---- Excerpted passage

Burning Question: Can Sharing Imagery Be Sexual Harassment?

Today’s burning question: I am a female fire captain in a large metro-sized fire department. I just discovered that a photo of a topless woman falsely said to be me is circulating electronically among fire department personnel. I asked the department to notify all personnel that the photo is not of me, and to order them stop sharing it. The Department declined to do so and won’t take disciplinary action against those who shared it. Do I have any legal recourse?

Answer: While not a fire department case, the Court of Appeals of California, Second Appellate District, Division Seven, upheld a $4 million jury verdict against the city of Los Angeles on those very facts. The suit was brought by LAPD Captain Lilian Carranza back in 2019 under California’s Fair Employment and Housing Act.

The Court of Appeals explained the facts as follows:

  • Lilian Carranza, a captain in the Los Angeles Police Department, learned that a photo of a topless woman falsely said to be her was circulating electronically among LAPD personnel.
  • One of her subordinates told her he had seen on-duty officers looking at the photo on a cellphone and making lewd comments about Carranza, and he told her everywhere he went officers were talking about the photo.
  • Carranza asked the Department to notify its employees that the photo was not of her, and to order they stop sharing it.
  • The Department declined to do so. Its own investigation later confirmed that the photo, intended to depict Carranza, was distributed throughout the Department.

--------

Written problem A: Write out the part of the Burning Question column that begins at the words "Burning Question: Can" and stops after "any legal recourse?".
Written problem B: Condense the paragraph of the Burning Question column that opens with "Answer: While not a fire department case" into a shorter version that keeps its main facts.
Written problem C: In the Burning Question column, list each thing the fire captain asking the question says the department would not do.
None of the material after this is needed.

---- Supplied data

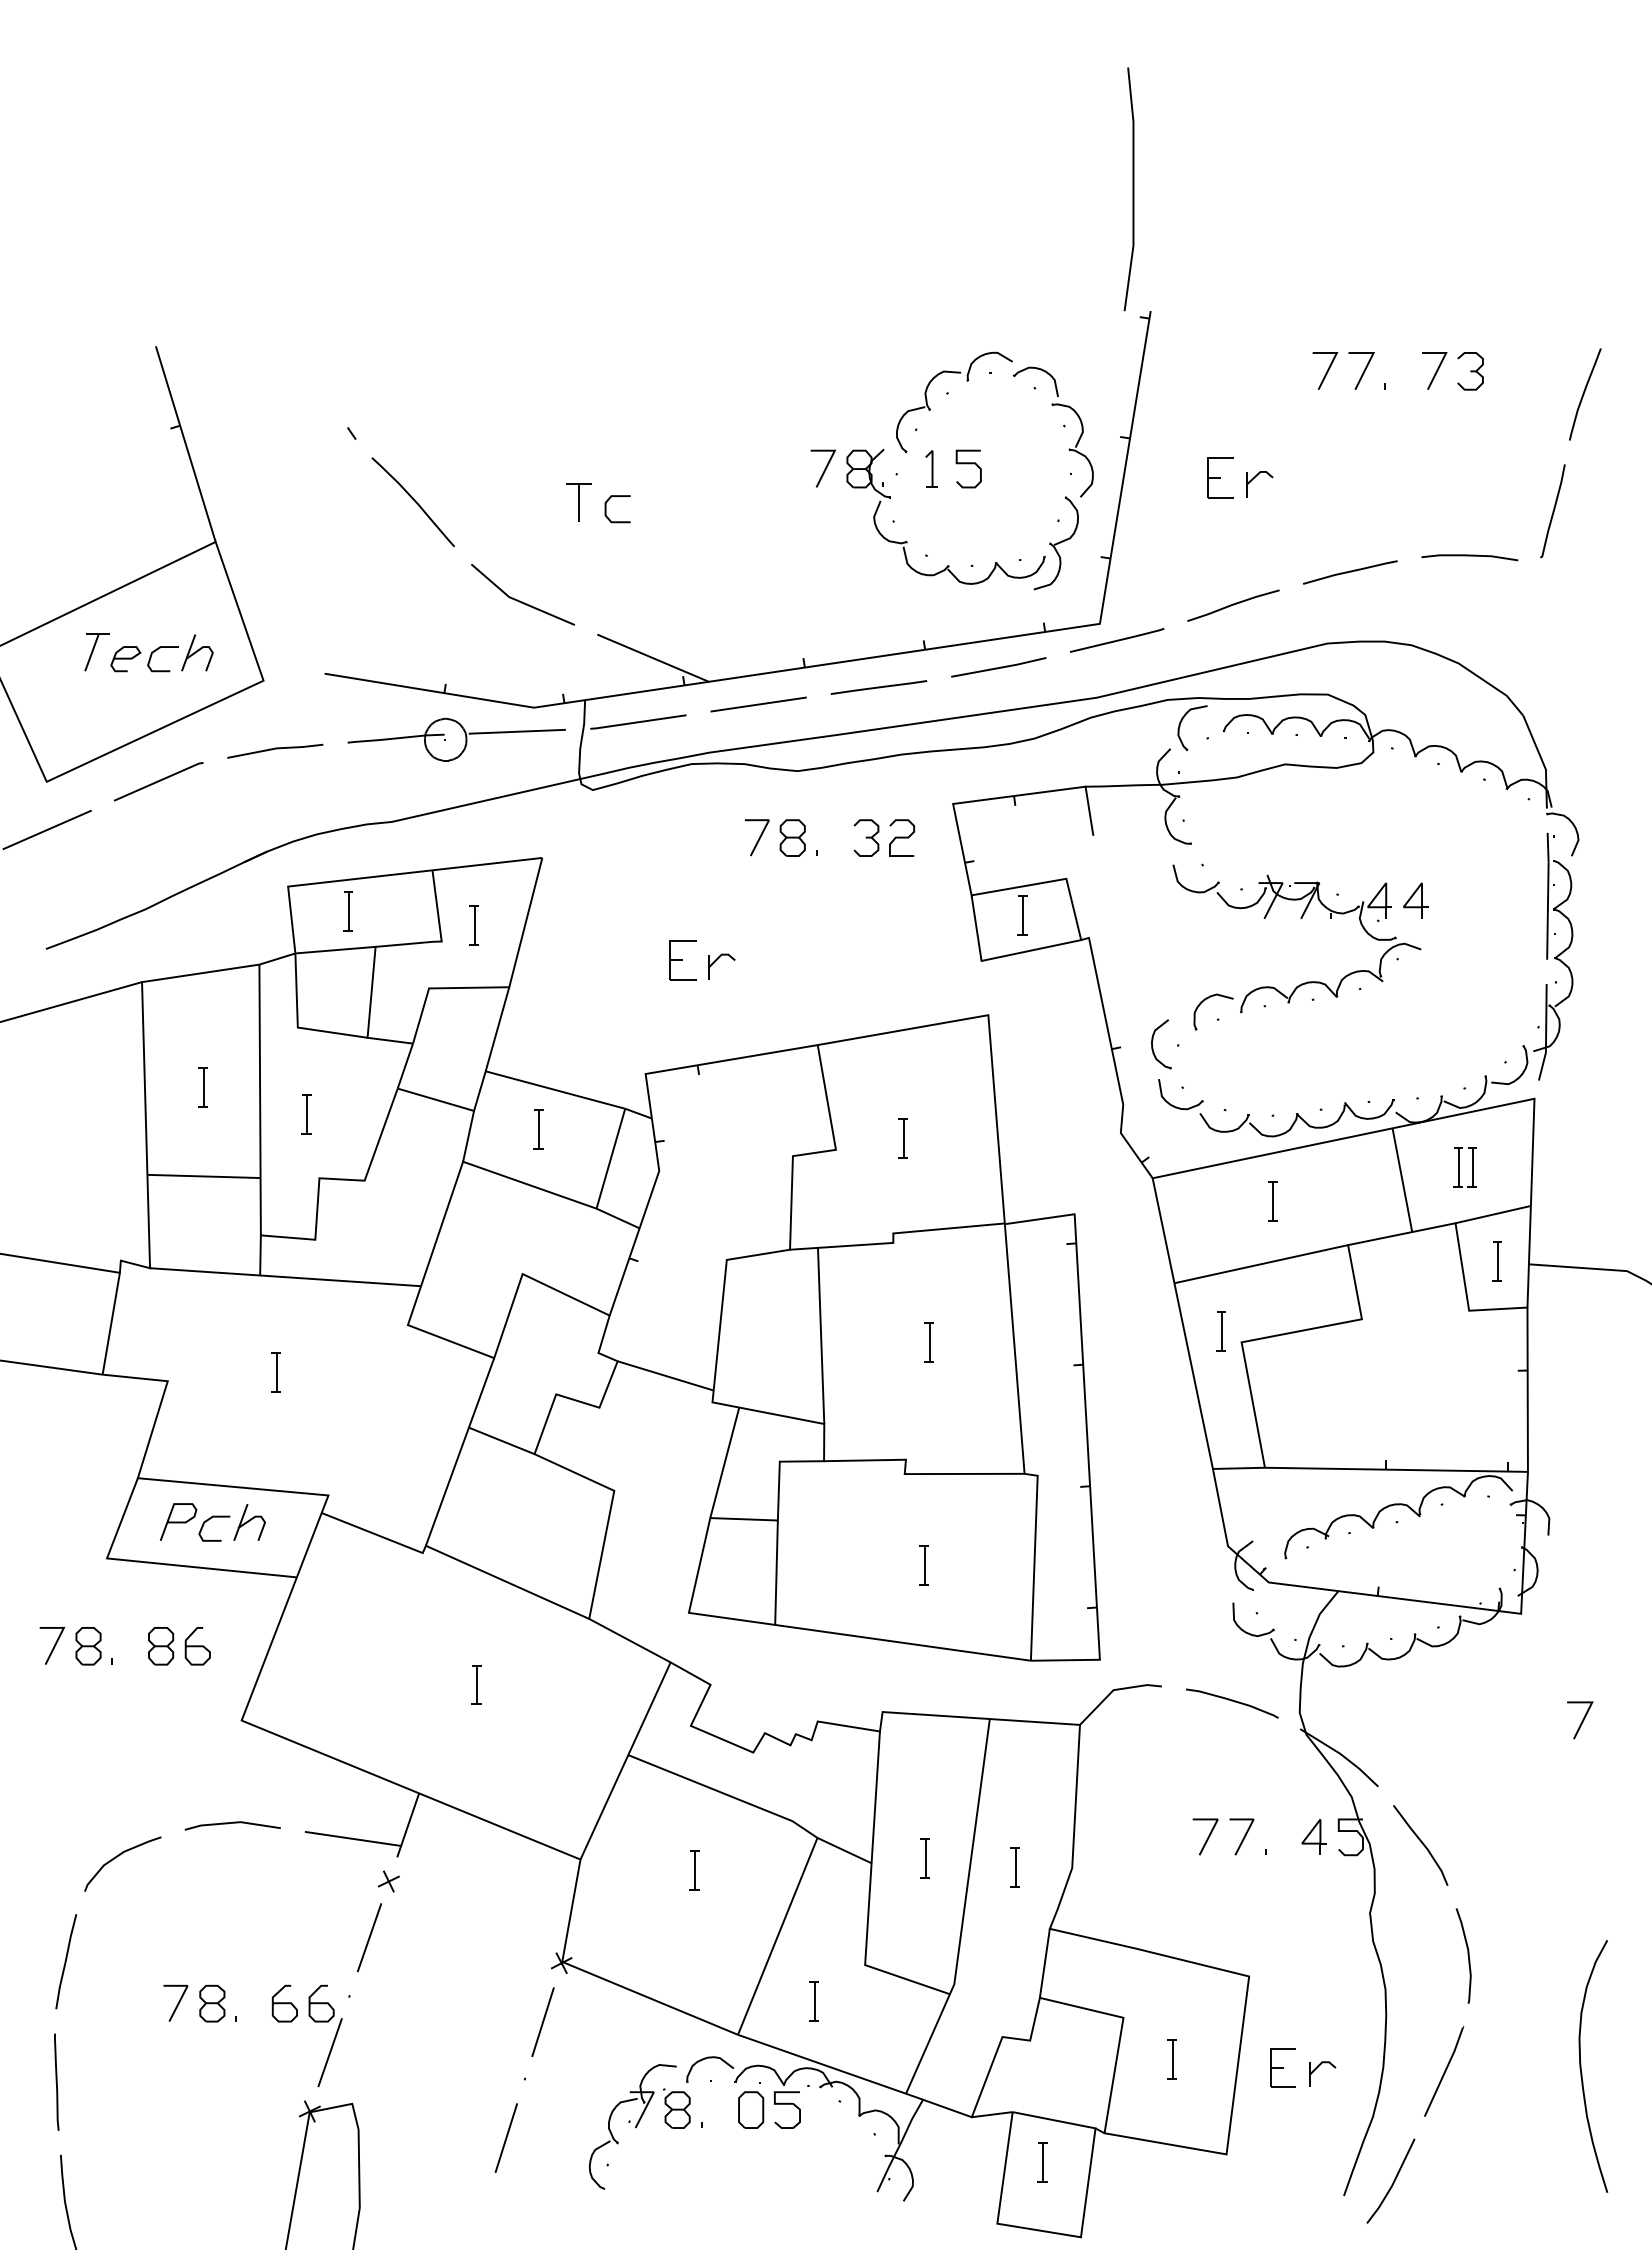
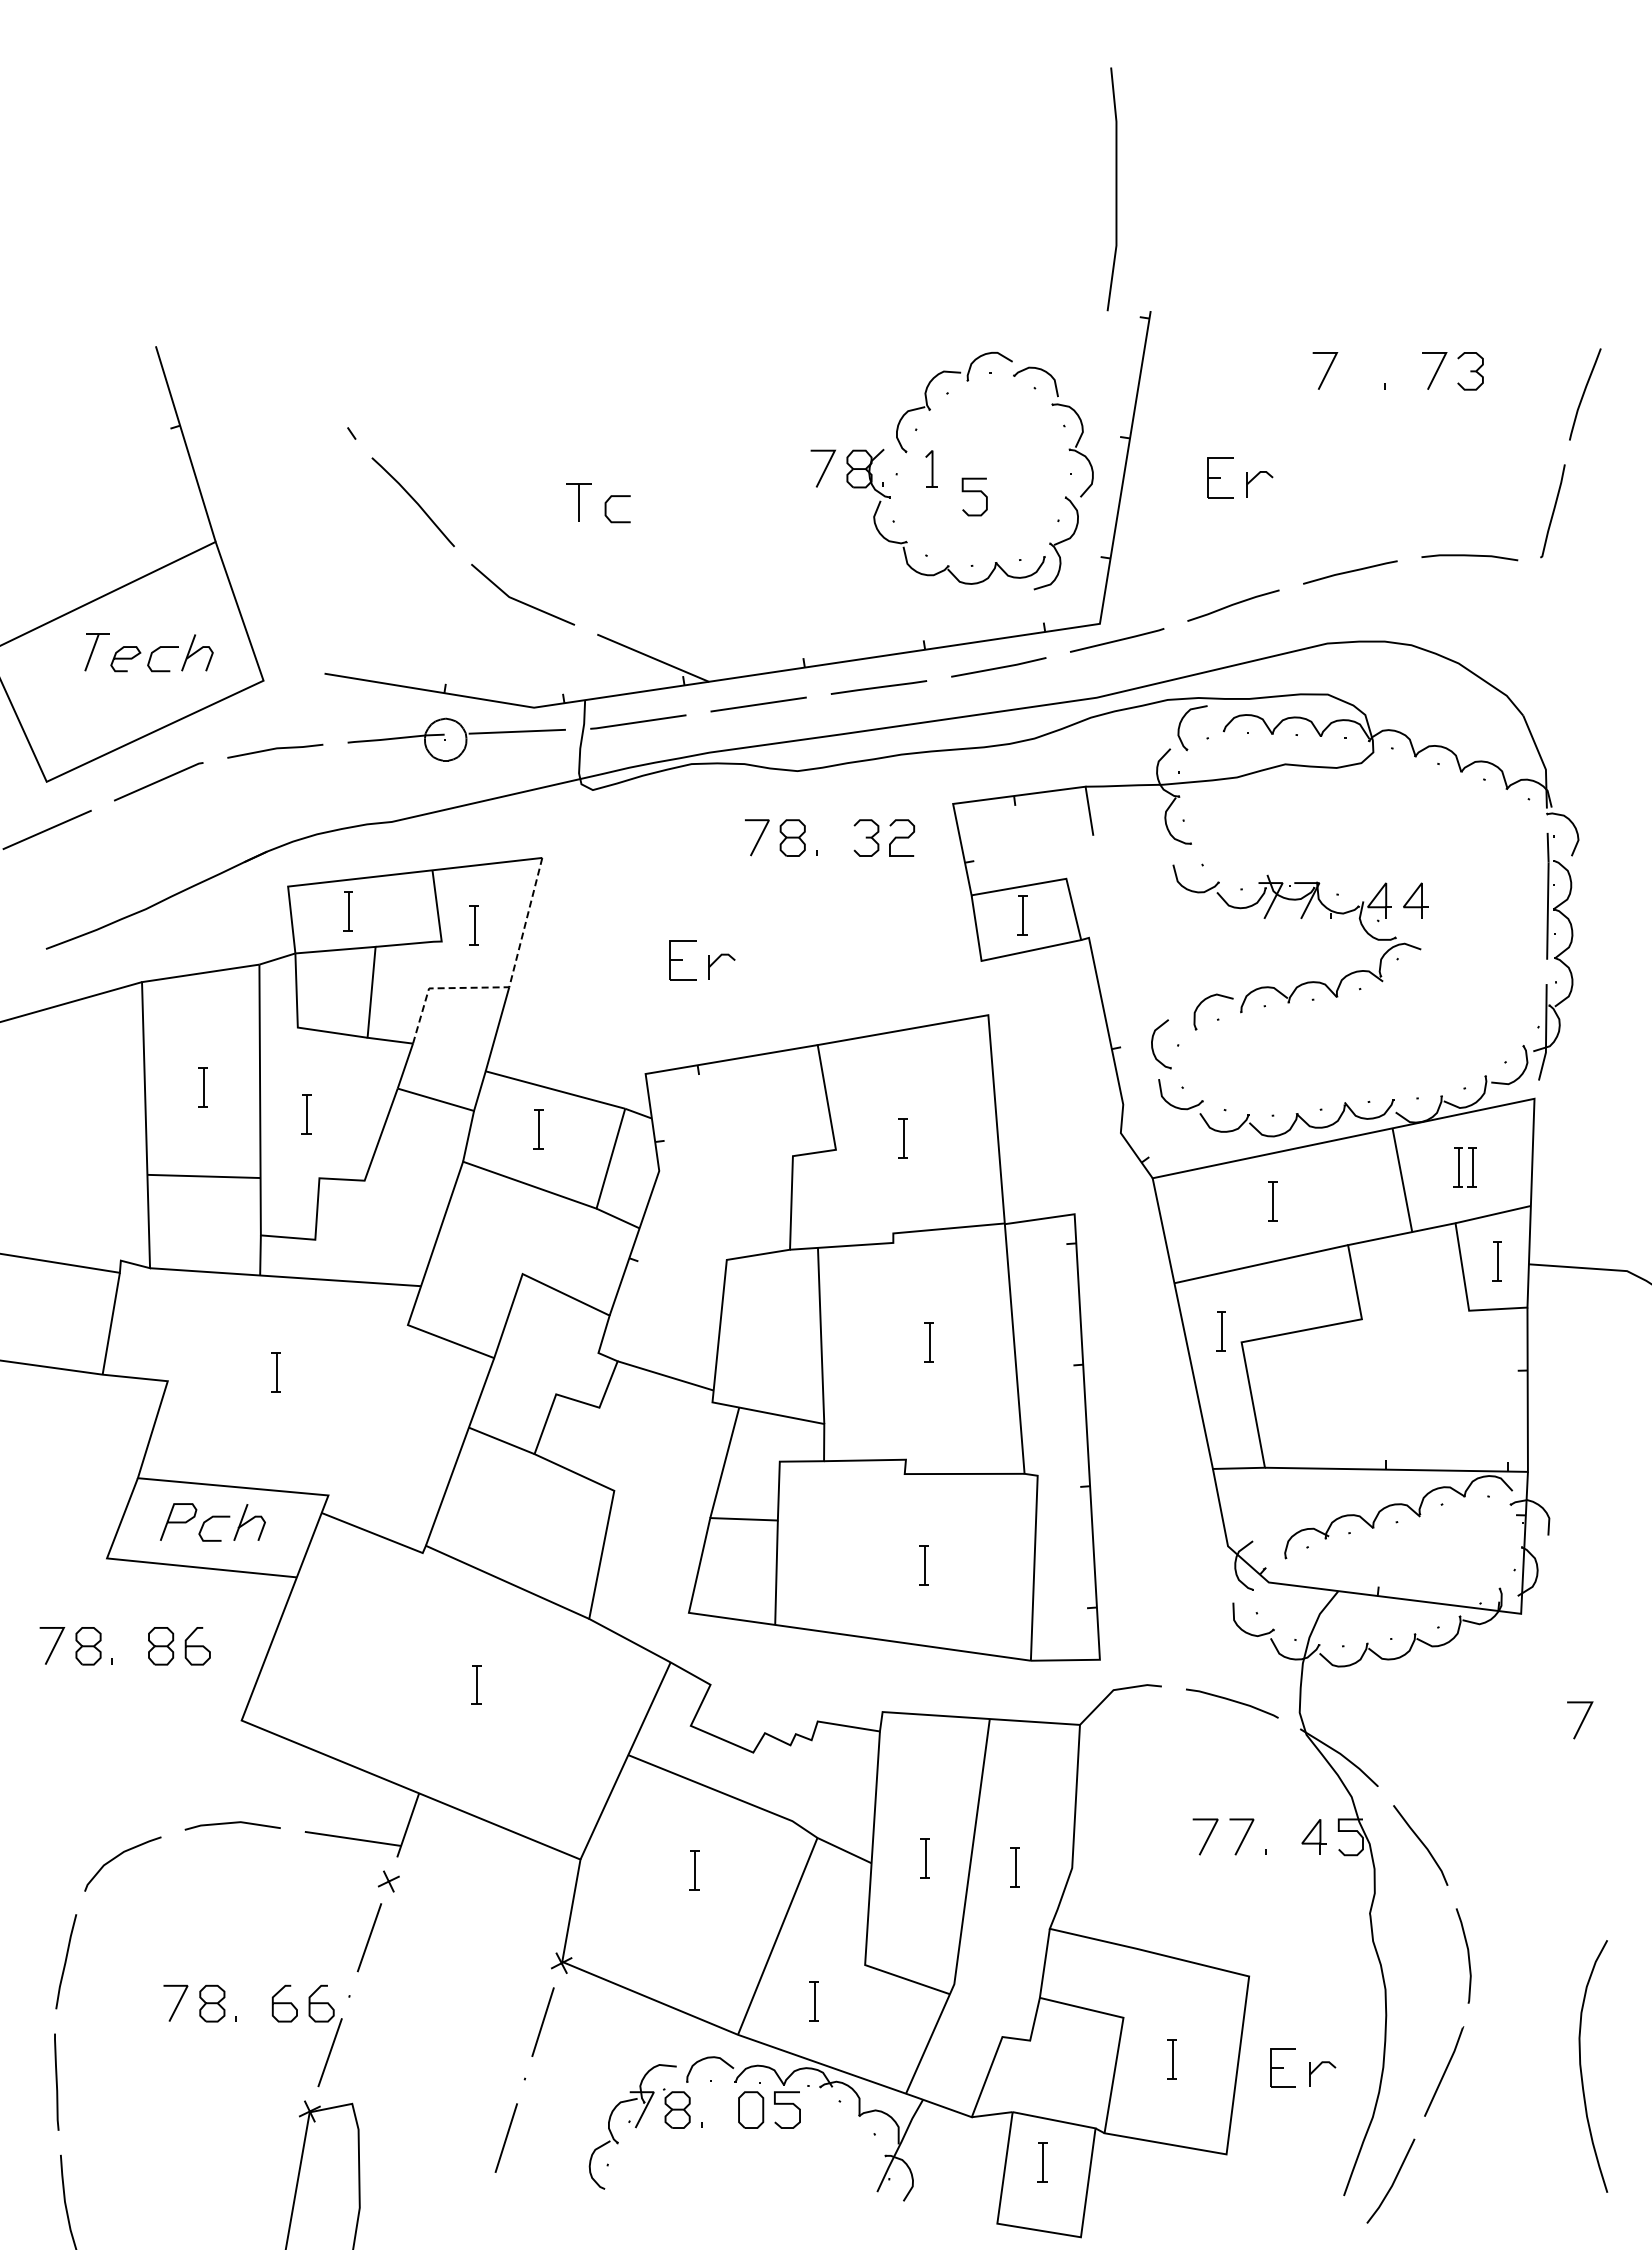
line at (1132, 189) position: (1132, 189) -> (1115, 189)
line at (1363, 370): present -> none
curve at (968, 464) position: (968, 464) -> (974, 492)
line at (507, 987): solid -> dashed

--------

Full answer A:
Burning Question: Can Sharing Imagery Be Sexual Harassment?

Today’s burning question: I am a female fire captain in a large metro-sized fire department. I just discovered that a photo of a topless woman falsely said to be me is circulating electronically among fire department personnel. I asked the department to notify all personnel that the photo is not of me, and to order them stop sharing it. The Department declined to do so and won’t take disciplinary action against those who shared it. Do I have any legal recourse?

Full answer B: The California Court of Appeals, Second Appellate District, Division Seven, upheld a $4 million jury verdict against the city of Los Angeles in a non-fire-department case with the same facts. LAPD Captain Lilian Carranza brought the suit in 2019 under California's Fair Employment and Housing Act.

Full answer C:
- Notify all personnel that the photo is not of her
- Order personnel to stop sharing the photo
- Take disciplinary action against those who shared it